_Provided records_.
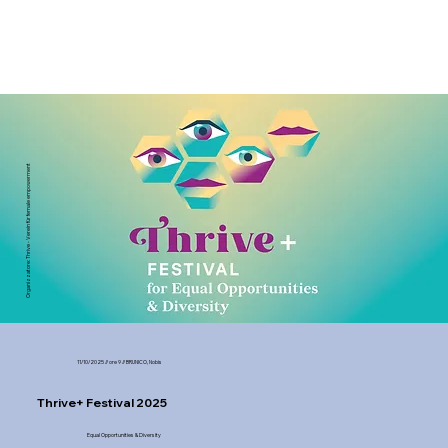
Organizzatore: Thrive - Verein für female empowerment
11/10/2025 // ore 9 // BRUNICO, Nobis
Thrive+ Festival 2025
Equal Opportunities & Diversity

---

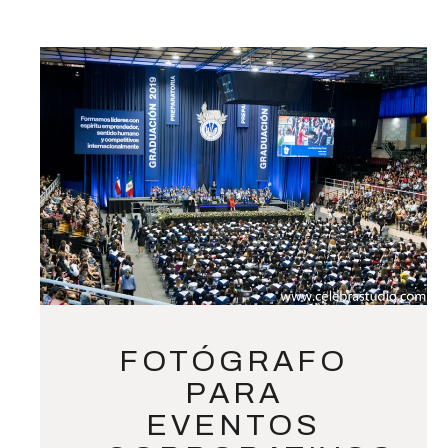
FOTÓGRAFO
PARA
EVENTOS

_What is expected_.
Using the data above, print exactly the lines from the line that contains "Thrive+ Festival 2025" through the line that contains "Equal Opportunities & Diversity", with both included.

_Written answer_.
Thrive+ Festival 2025
Equal Opportunities & Diversity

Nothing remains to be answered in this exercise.